Each line in the entries below that holds the word "camera" belongs in the answer.
*-*-*
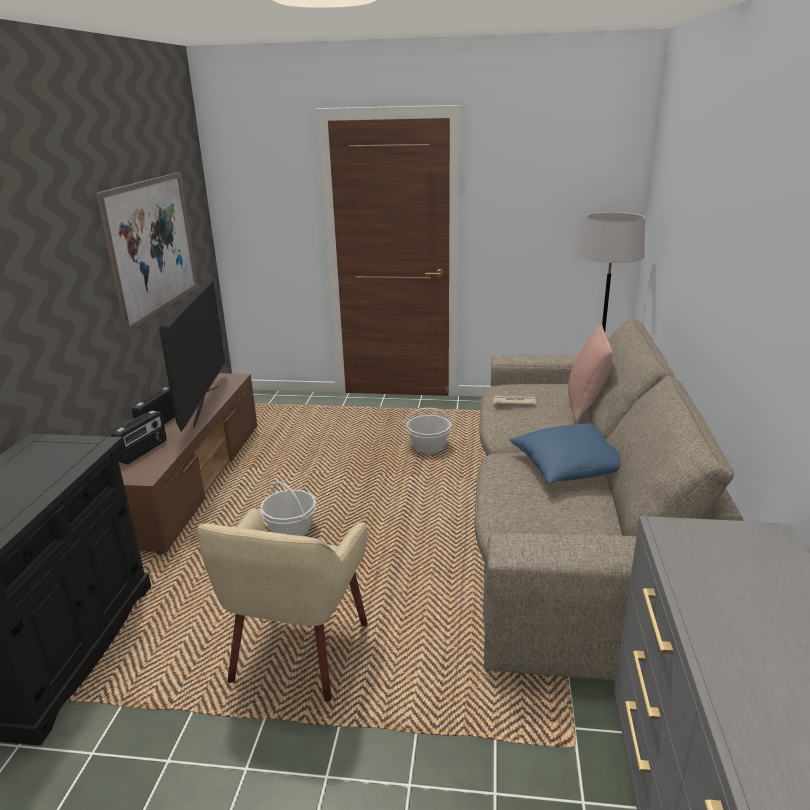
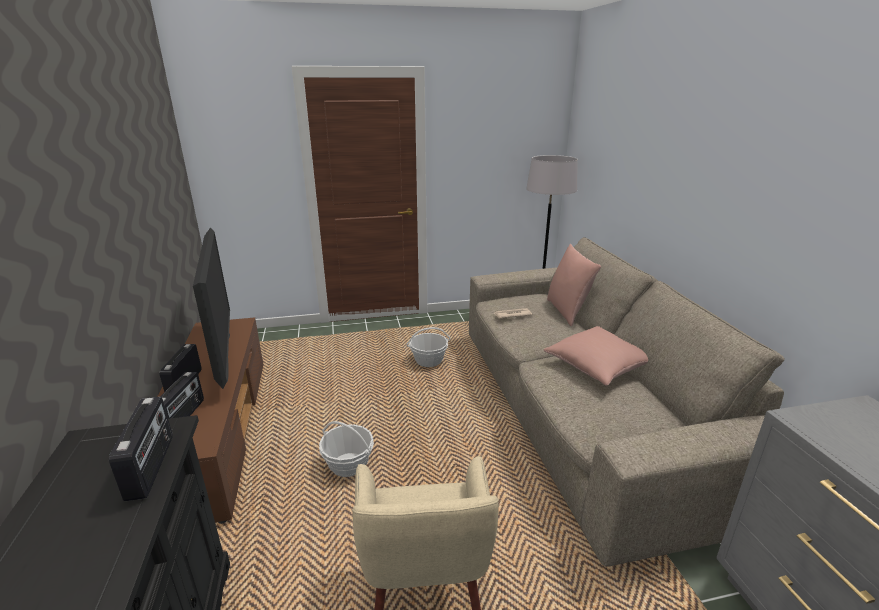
camera: 20 degrees left, 0 degrees up
picture [96,172,198,332] -> none
blue pillow [510,423,621,484] -> pink pillow [543,326,648,386]
none -> radio [109,397,172,501]

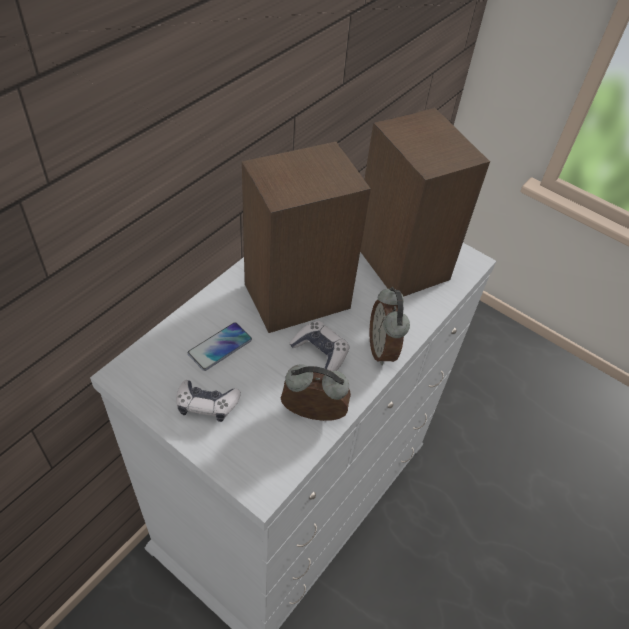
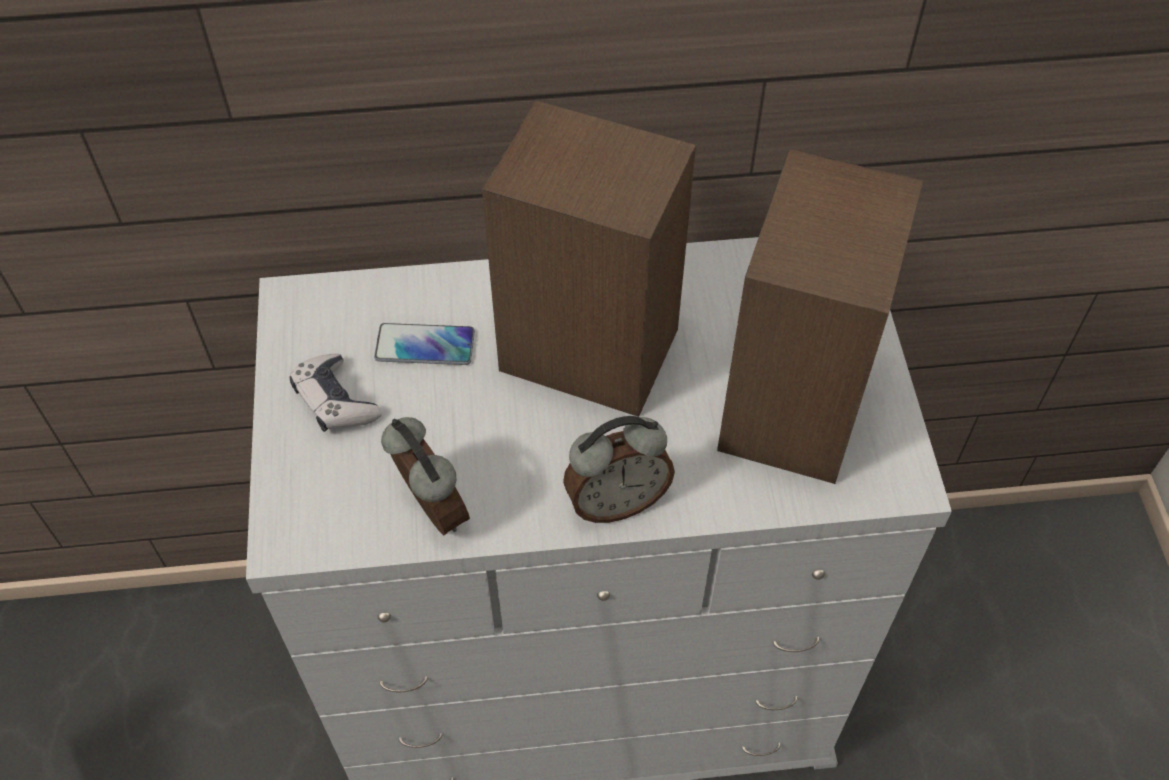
camera: 50 degrees right, 5 degrees up
game controller [289,321,350,371] -> none
alarm clock [369,287,410,365] -> alarm clock turned 150 degrees counterclockwise [563,416,675,523]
*-*-*
WRITTEN RESPONSE
camera: 20 degrees left, 0 degrees up
camera: 50 degrees right, 5 degrees up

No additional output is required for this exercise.